Challenge to ban on political advertising

Animal rights group claims breach of Article 10

Animal rights group Animal Defenders International have been granted permission to challenge by judicial review the ban on “political advertising” that prevents many campaign groups from promoting their views on radio and television as a violation of the right to freedom of expression.

Sections 319 and 321 of the Communications Act 2003 prohibit advertising on radio and television which is directed at “influencing public opinion on a matter … of public controversy”.  Applying this legislation in a different case, Ofcom recently banned a television advertisement for the Make Poverty History campaign. In 2001, the RSPCA had an advertisement campaigning about the rearing of broiler chickens rejected by the Broadcast Advertising Clearance Centre because of its ‘political’ nature.
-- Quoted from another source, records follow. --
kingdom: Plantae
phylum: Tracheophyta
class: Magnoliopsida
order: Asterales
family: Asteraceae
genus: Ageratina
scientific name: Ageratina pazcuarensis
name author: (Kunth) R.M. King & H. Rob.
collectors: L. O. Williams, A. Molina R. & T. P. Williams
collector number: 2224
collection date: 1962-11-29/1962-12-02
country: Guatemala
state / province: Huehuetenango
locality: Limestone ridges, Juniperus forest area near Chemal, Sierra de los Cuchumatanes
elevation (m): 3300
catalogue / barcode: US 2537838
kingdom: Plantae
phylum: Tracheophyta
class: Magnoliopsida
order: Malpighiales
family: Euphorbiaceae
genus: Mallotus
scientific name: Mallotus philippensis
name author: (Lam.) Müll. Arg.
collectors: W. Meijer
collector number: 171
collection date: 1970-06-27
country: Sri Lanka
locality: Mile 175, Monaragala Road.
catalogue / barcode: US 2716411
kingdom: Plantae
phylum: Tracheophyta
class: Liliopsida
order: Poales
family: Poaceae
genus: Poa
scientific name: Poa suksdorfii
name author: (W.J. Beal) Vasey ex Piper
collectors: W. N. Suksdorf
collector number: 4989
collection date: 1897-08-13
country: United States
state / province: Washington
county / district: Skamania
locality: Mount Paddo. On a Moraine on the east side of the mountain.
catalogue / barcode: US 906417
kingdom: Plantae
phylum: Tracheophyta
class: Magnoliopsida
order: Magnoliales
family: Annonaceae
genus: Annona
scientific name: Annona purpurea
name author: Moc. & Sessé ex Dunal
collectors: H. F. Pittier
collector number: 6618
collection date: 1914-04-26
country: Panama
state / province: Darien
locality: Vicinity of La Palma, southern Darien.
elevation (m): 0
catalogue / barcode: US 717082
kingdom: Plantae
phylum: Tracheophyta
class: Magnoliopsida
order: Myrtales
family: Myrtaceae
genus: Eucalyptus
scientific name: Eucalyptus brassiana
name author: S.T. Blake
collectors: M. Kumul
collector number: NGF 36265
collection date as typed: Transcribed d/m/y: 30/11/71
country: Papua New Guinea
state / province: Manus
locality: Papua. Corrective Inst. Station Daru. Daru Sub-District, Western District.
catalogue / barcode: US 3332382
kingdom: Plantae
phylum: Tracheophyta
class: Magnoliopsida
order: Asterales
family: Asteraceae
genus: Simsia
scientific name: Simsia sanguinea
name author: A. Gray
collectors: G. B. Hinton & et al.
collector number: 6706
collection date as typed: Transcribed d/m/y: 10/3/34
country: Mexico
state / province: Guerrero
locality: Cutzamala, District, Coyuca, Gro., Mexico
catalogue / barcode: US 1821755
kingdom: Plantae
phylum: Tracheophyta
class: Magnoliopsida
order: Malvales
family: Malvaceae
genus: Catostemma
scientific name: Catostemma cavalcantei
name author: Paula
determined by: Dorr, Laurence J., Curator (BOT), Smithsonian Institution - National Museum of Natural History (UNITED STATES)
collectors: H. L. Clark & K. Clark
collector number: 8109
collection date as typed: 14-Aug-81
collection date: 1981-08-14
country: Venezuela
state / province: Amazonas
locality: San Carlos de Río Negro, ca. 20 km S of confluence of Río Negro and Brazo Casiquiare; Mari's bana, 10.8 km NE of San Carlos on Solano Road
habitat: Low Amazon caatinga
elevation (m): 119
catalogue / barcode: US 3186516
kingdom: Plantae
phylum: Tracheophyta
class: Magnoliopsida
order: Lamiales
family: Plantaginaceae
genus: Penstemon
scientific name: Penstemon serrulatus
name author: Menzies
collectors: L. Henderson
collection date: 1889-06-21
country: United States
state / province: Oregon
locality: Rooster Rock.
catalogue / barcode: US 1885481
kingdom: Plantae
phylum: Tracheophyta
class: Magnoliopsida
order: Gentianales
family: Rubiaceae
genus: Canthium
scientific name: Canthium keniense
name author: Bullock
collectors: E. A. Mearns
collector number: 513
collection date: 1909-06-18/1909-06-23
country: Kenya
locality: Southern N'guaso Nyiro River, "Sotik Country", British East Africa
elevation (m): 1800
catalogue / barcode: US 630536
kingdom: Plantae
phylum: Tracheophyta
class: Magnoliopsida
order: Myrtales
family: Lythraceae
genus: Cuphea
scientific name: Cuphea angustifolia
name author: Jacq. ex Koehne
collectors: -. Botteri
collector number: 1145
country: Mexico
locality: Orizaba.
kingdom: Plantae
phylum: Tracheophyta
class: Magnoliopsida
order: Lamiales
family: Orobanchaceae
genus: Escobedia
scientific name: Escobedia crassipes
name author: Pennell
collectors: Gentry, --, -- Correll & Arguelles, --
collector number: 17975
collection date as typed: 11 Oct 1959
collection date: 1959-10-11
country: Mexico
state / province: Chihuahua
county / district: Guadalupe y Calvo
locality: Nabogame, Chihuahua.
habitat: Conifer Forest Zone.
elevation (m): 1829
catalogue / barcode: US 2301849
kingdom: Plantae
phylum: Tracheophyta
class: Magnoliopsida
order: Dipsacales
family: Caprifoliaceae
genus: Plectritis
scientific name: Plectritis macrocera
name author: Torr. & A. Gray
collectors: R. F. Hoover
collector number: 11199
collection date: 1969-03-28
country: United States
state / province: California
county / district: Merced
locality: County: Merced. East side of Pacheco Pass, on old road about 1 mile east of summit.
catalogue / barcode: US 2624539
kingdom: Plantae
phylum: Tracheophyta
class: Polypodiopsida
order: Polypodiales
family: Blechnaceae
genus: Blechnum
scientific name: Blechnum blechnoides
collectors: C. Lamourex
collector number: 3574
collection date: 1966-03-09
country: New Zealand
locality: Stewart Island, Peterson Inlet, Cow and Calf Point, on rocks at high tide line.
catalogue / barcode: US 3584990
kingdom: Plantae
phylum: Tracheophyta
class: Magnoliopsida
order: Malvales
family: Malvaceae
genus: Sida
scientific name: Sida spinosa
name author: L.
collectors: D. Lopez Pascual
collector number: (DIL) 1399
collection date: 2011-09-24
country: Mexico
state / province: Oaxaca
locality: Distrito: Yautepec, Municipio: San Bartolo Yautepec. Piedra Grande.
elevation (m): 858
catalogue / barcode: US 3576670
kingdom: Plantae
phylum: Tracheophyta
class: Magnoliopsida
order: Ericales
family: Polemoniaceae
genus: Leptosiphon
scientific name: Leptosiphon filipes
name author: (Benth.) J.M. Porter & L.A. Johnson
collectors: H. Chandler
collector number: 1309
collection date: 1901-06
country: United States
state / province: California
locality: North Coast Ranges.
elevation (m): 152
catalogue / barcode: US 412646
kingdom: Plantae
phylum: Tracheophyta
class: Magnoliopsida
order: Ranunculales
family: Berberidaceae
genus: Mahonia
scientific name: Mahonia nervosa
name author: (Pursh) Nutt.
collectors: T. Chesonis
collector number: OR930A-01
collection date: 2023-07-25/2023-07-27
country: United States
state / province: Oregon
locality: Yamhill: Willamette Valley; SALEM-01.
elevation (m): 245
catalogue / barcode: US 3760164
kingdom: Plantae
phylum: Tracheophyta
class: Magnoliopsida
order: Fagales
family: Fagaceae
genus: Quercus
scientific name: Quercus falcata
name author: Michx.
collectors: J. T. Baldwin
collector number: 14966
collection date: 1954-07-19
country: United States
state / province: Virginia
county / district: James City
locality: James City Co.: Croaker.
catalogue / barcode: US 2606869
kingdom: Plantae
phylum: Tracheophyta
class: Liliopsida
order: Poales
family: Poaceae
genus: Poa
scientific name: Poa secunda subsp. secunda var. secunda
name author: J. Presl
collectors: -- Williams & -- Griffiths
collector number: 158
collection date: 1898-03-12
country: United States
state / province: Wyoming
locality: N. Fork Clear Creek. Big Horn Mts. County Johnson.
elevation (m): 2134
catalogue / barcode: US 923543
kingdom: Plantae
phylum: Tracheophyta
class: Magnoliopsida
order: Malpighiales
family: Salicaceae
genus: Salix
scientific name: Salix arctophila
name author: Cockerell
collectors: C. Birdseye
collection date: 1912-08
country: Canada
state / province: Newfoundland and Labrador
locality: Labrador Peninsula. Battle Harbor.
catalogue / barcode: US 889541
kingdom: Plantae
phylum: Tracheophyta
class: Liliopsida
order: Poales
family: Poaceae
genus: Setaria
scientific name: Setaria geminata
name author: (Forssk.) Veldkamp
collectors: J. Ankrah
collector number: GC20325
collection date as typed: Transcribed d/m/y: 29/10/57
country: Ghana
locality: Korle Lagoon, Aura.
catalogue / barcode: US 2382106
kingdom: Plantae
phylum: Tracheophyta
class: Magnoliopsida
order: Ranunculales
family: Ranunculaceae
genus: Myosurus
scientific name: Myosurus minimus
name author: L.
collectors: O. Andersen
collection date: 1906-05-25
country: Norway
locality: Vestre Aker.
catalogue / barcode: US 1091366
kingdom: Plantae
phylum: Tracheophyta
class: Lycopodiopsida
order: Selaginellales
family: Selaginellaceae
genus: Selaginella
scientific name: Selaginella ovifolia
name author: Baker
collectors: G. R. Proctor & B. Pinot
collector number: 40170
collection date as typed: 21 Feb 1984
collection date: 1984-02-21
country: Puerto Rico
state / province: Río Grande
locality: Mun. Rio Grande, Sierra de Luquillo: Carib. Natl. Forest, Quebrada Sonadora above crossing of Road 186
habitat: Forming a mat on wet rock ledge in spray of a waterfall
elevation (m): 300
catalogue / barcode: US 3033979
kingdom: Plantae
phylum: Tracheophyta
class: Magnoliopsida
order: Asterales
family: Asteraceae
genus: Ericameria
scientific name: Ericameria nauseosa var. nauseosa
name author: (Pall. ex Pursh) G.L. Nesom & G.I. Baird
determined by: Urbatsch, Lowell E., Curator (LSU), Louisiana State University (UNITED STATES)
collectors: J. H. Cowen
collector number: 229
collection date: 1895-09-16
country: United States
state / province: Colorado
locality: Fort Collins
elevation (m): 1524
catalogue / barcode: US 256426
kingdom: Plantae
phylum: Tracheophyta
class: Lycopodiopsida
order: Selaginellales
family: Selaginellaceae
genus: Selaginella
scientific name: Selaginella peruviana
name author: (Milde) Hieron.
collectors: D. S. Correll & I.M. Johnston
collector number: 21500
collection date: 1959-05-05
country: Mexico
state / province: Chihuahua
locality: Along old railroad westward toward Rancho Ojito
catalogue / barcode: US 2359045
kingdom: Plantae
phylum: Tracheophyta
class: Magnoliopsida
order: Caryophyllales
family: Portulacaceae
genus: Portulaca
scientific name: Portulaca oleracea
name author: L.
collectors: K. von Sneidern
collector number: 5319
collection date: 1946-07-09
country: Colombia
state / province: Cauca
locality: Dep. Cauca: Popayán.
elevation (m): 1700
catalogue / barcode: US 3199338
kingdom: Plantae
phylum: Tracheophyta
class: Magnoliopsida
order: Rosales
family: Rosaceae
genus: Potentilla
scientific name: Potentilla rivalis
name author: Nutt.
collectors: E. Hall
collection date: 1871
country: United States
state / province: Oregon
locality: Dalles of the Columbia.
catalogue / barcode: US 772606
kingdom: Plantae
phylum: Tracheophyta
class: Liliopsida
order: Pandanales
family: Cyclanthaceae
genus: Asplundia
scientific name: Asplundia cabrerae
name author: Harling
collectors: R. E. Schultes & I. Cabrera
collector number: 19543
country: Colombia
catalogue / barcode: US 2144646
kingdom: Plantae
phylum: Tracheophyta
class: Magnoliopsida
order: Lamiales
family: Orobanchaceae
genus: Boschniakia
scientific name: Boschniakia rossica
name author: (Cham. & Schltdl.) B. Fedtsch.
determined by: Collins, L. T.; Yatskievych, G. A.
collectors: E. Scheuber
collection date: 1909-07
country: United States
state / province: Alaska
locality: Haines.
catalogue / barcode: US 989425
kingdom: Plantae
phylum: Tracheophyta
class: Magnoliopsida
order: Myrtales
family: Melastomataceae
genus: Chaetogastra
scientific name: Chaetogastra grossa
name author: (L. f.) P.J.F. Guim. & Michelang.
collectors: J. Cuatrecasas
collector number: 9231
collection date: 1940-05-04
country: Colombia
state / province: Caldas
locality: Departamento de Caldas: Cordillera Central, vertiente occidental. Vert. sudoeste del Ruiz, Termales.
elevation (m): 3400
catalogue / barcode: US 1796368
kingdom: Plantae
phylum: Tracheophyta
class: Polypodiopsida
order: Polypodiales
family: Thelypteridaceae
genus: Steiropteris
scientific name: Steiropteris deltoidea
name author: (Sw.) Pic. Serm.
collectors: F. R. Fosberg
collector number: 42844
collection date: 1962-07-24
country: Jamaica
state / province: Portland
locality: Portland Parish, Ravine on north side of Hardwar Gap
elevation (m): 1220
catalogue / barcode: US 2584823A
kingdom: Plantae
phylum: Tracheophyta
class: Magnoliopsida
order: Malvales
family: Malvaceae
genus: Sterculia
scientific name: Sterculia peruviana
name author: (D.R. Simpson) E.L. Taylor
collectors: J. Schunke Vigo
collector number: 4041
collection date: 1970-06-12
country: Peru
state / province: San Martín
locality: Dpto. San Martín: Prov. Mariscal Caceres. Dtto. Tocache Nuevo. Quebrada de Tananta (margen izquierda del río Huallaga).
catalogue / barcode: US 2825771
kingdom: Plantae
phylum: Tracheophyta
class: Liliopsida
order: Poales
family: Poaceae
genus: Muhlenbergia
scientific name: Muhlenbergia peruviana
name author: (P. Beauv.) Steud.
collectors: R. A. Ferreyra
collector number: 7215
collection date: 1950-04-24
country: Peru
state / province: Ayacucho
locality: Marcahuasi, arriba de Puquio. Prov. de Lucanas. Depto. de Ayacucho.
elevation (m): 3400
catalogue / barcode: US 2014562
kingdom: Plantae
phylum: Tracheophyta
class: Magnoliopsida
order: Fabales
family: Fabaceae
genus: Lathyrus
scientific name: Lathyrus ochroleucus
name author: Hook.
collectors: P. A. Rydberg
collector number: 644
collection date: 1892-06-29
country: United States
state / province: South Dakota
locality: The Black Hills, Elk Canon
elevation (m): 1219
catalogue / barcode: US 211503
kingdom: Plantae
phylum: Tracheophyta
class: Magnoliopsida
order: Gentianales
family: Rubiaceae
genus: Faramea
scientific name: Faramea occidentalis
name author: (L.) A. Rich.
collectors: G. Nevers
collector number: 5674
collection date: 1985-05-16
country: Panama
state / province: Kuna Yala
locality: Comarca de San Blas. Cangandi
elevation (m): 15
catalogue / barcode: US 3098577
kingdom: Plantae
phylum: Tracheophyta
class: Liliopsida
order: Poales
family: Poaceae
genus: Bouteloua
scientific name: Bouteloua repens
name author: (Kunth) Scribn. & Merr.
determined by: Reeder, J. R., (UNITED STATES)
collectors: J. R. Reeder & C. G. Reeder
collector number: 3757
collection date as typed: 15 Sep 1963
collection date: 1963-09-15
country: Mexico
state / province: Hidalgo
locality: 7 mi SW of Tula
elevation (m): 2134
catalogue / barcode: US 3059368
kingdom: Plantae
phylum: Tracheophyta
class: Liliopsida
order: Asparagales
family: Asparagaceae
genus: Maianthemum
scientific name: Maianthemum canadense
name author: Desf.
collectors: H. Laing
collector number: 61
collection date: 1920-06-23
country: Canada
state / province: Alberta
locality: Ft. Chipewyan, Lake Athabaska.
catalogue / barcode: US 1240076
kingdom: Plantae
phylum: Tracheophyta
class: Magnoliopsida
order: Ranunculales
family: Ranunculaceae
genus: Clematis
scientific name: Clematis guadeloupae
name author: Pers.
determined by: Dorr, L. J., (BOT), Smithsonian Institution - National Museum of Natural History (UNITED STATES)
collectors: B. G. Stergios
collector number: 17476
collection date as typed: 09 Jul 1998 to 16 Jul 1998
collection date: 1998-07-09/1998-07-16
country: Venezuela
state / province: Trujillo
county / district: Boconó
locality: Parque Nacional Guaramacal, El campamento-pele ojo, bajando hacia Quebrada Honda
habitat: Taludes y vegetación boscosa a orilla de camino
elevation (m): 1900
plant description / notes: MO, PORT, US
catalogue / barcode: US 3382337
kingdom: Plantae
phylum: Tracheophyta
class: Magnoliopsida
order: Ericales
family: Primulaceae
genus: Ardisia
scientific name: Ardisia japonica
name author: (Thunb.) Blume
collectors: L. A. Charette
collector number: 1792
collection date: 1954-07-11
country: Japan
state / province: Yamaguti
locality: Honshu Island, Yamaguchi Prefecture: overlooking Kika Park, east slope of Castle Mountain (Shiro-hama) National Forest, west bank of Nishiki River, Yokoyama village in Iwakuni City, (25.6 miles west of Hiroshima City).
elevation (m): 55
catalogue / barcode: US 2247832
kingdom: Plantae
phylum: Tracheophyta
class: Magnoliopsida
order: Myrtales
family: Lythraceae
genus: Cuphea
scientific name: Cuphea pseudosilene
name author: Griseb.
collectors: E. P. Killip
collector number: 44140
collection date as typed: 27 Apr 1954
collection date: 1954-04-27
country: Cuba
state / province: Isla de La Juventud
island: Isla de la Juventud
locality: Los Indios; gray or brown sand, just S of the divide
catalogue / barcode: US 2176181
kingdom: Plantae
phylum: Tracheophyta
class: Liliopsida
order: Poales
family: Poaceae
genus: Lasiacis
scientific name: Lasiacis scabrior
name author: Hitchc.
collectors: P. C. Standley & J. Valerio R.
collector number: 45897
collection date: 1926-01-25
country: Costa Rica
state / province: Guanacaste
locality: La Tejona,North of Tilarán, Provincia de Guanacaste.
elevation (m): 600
Animal Defenders International are expected to argue that the ban is unfair and constitutes a disproportionate interference with their freedom of expression.  They point out that companies can advertise their environmental credentials but environmental organisations are severely constrained in any response.

The rules have previously been challenged by Amnesty International and the RSPCA, but ADI’s challenge is the first since the coming into force of the Human Rights Act.  The High Court is likely to hear the application for judicial review, issued against the Department for Media and Culture which is responsible for the 2003 Act, early in the New Year.